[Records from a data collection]
= = =

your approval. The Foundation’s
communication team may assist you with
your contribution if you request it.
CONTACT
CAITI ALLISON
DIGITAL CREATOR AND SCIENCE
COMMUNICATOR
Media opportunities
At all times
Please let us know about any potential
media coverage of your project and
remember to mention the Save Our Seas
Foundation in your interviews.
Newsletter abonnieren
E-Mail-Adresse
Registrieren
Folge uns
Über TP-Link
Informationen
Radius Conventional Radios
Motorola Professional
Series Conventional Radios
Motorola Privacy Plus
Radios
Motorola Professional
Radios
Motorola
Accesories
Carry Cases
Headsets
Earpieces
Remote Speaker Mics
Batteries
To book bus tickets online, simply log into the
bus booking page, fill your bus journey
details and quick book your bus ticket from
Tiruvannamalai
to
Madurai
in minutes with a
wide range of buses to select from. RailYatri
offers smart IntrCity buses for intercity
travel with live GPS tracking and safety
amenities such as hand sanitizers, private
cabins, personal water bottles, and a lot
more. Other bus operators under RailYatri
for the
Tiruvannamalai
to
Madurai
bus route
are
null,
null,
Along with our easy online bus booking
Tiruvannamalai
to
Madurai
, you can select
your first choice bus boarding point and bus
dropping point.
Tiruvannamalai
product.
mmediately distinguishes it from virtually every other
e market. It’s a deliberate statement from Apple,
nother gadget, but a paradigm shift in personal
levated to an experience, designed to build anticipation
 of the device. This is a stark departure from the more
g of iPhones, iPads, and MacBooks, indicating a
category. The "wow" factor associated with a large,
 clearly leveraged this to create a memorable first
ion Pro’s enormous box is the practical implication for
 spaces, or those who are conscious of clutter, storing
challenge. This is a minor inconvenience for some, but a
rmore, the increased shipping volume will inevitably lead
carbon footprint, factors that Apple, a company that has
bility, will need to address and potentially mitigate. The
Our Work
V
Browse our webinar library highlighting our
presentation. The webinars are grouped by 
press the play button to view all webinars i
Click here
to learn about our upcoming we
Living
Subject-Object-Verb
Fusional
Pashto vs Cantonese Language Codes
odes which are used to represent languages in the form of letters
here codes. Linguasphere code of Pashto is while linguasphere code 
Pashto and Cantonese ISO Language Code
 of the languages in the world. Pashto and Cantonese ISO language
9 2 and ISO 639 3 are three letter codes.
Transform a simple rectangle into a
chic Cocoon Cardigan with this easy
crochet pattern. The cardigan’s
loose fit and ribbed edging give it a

= = =

Without dropping a single line, output the records above exactly.

your approval. The Foundation’s
communication team may assist you with
your contribution if you request it.
CONTACT
CAITI ALLISON
DIGITAL CREATOR AND SCIENCE
COMMUNICATOR
Media opportunities
At all times
Please let us know about any potential
media coverage of your project and
remember to mention the Save Our Seas
Foundation in your interviews.
Newsletter abonnieren
E-Mail-Adresse
Registrieren
Folge uns
Über TP-Link
Informationen
Radius Conventional Radios
Motorola Professional
Series Conventional Radios
Motorola Privacy Plus
Radios
Motorola Professional
Radios
Motorola
Accesories
Carry Cases
Headsets
Earpieces
Remote Speaker Mics
Batteries
To book bus tickets online, simply log into the
bus booking page, fill your bus journey
details and quick book your bus ticket from
Tiruvannamalai
to
Madurai
in minutes with a
wide range of buses to select from. RailYatri
offers smart IntrCity buses for intercity
travel with live GPS tracking and safety
amenities such as hand sanitizers, private
cabins, personal water bottles, and a lot
more. Other bus operators under RailYatri
for the
Tiruvannamalai
to
Madurai
bus route
are
null,
null,
Along with our easy online bus booking
Tiruvannamalai
to
Madurai
, you can select
your first choice bus boarding point and bus
dropping point.
Tiruvannamalai
product.
mmediately distinguishes it from virtually every other
e market. It’s a deliberate statement from Apple,
nother gadget, but a paradigm shift in personal
levated to an experience, designed to build anticipation
 of the device. This is a stark departure from the more
g of iPhones, iPads, and MacBooks, indicating a
category. The "wow" factor associated with a large,
 clearly leveraged this to create a memorable first
ion Pro’s enormous box is the practical implication for
 spaces, or those who are conscious of clutter, storing
challenge. This is a minor inconvenience for some, but a
rmore, the increased shipping volume will inevitably lead
carbon footprint, factors that Apple, a company that has
bility, will need to address and potentially mitigate. The
Our Work
V
Browse our webinar library highlighting our
presentation. The webinars are grouped by 
press the play button to view all webinars i
Click here
to learn about our upcoming we
Living
Subject-Object-Verb
Fusional
Pashto vs Cantonese Language Codes
odes which are used to represent languages in the form of letters
here codes. Linguasphere code of Pashto is while linguasphere code 
Pashto and Cantonese ISO Language Code
 of the languages in the world. Pashto and Cantonese ISO language
9 2 and ISO 639 3 are three letter codes.
Transform a simple rectangle into a
chic Cocoon Cardigan with this easy
crochet pattern. The cardigan’s
loose fit and ribbed edging give it a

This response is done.